(Beginning of Raw data)

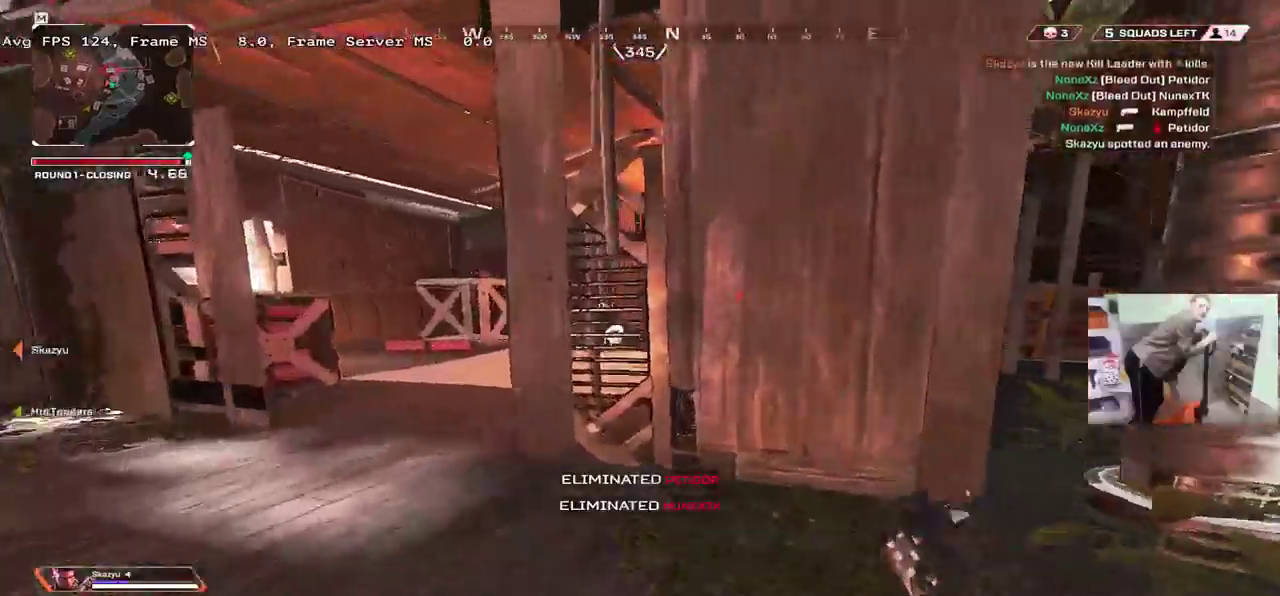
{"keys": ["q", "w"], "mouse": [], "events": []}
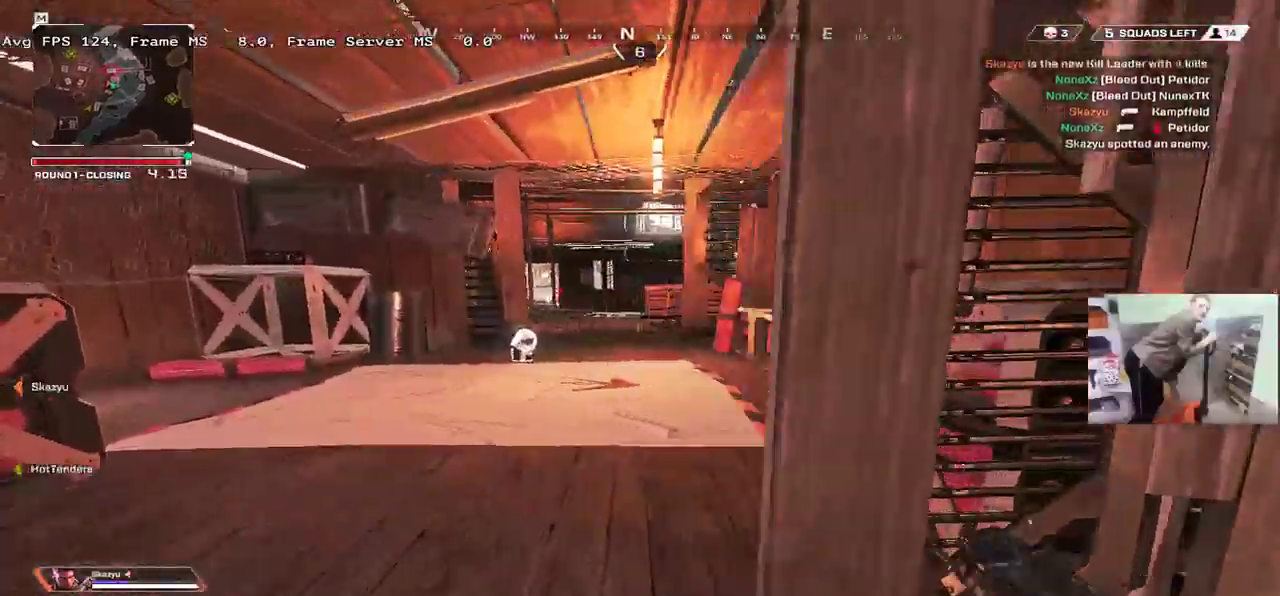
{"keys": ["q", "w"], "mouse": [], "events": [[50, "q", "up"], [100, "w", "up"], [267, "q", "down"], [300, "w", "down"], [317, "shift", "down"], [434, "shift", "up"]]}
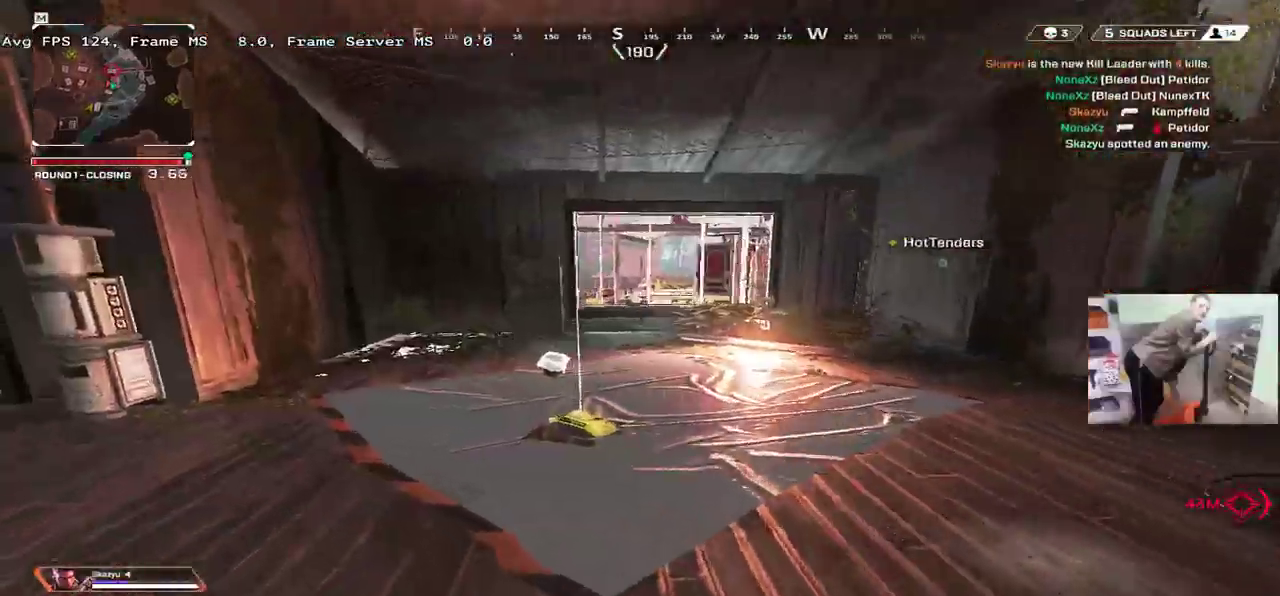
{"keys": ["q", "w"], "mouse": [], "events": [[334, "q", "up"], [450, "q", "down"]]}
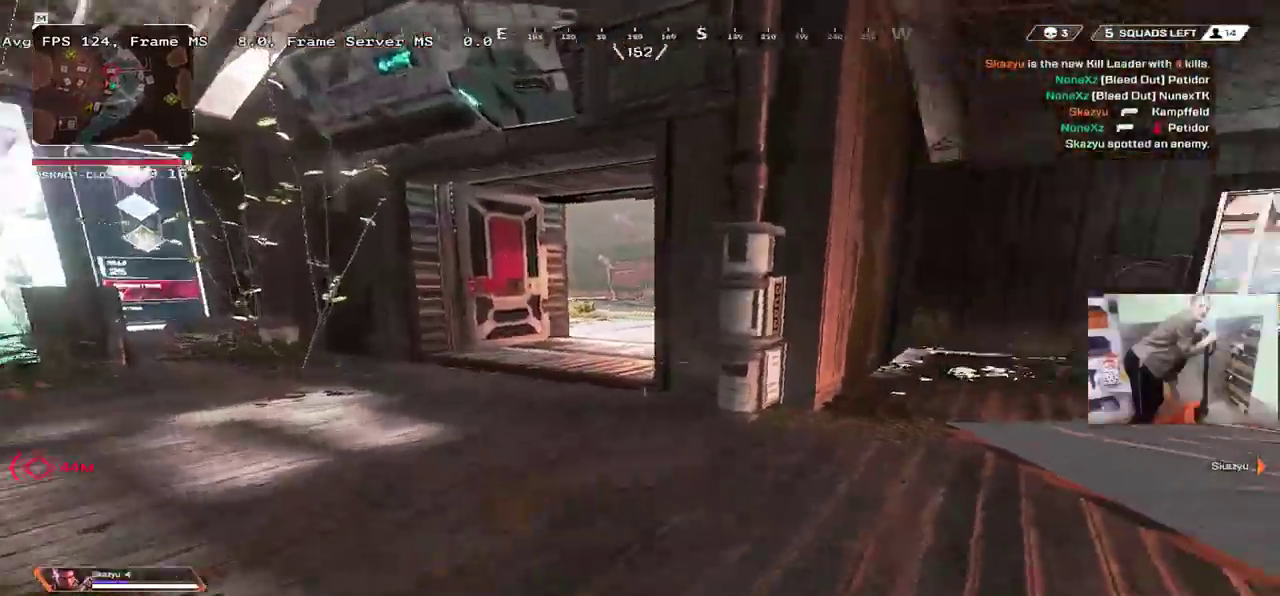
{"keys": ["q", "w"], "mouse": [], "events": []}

(End of Raw data)

Problem statement: Would you copy all the material exactly, dropping the pictures?

Solution for this exercise:
{"keys": ["q", "w"], "mouse": [], "events": []}
{"keys": ["q", "w"], "mouse": [], "events": [[50, "q", "up"], [100, "w", "up"], [267, "q", "down"], [300, "w", "down"], [317, "shift", "down"], [434, "shift", "up"]]}
{"keys": ["q", "w"], "mouse": [], "events": [[334, "q", "up"], [450, "q", "down"]]}
{"keys": ["q", "w"], "mouse": [], "events": []}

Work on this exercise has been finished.